O Muro de Jericó

Jepp ia dizer que nunca havia visto nada como aquilo, mas isto soaria ou como uma confissão de ignorância ou de que ele era jovem demais para o cargo de faz-tudo; o que, tecnicamente, era verdade, em ambos os casos. Portanto, engoliu as suas dúvidas com uma talagada da cerveja artesanal dos Beryte, e utilizou as técnicas de engenharia social que havia aprendido na escola de aprendizes, meses atrás.

- Está bem danificado... - avaliou, virando a caneca de cerâmica na língua, para aproveitar até a última gota do líquido dourado.

Ao seu lado, braços cruzados e cara de poucos amigos, Zak, o líder dos Beryte, lançou-lhe um olhar atravessado.

- Claro que está bem danificado! Sabe há quantas gerações o Muro de Jericó protege o meu povo?

"Muro de Jericó", anotou mentalmente Jepp. Agora, tudo começava a ficar claro: era um dispositivo de defesa passiva, se bem recordava as aulas de tecnologia militar dos Antigos. Desculpou a própria ignorância, visto que não devia haver muitos daqueles dispositivos em estado operacional naquele lado das montanhas.

- É um modelo bastante antigo - comentou, fazendo cara de conhecedor, enquanto limpava a sujeira incrustada sobre a placa de identificação no painel frontal do aparelho: era um JC-2200, com um alcance máximo de quatro km. Das duas células de combustível que forneciam energia para o dispositivo, uma estava totalmente descarregada, e a outra teria talvez 10% de sua carga máxima. Obviamente, à medida em que a potência diminuía, o mesmo acontecia com o raio de ação do JC-2200. Essa era uma informação que os inimigos dos Beryte considerariam extremamente valiosa, caso tivessem acesso à mesma, avaliou Jepp, curvando-se na traseira da máquina e cheirando a válvula de entrada do combustível.

- Com o que tem alimentado o Muro? - Questionou, embora já soubesse a resposta.

- Álcool de milho - replicou Zak.

As quantidades informadas pelo líder estavam dentro das especificações recomendadas pelo fabricante, o que era notável, após séculos de operação. Mas como a segurança deles naquele meio hostil dependia disso...

- O problema está na pilha de combustível A - tentou explicar em termos leigos. - Não vai funcionar mais, está totalmente queimada.

Zak coçou a cabeça.

- E pode consertar?

- Não é uma coisa simples - admitiu Jepp. - Eu precisaria de um conversor molecular, ou quem sabe, de uma impressora 3D para fazer uma nova. Talvez possa conseguir uma peça usada na Cidade Morta, mas não dou nenhuma garantia disso, é como procurar agulha em palheiro. O ideal, contudo, seria trocar ambas as pilhas para estender o tempo de vida da máquina.

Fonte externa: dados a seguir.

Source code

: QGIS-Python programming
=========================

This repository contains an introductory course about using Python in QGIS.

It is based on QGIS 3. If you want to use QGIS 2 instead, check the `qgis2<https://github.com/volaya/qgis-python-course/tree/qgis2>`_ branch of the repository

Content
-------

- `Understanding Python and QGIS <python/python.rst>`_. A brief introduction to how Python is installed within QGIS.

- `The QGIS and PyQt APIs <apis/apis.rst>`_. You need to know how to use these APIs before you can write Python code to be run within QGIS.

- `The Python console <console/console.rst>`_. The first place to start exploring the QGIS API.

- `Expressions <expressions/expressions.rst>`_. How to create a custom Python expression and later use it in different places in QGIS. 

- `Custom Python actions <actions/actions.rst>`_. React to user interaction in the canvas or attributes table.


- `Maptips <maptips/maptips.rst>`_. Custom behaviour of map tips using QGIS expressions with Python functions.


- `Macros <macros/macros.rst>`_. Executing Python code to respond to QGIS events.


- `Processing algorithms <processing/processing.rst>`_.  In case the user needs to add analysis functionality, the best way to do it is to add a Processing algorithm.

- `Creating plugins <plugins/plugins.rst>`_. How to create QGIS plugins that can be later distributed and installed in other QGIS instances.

Zak o ouviu com atenção, fazendo um esforço óbvio para entender o palavreado do faz-tudo.

- Conversor molecular? Fala de um Reprodutor? Você o alimenta e ele produz... coisas? - Indagou, testa franzida.

- Sim, estou falando deste tipo de aparelho - redarguiu Jepp, satisfeito por ter sido minimamente entendido.

- Sei onde há um desses - afirmou Zak, cruzando os braços novamente. - Do outro lado das montanhas, no Vale dos Cavalos Amarelos.

E perante o ar surpreso de Jepp, complementou:

- O único problema é que lá moram os nossos inimigos.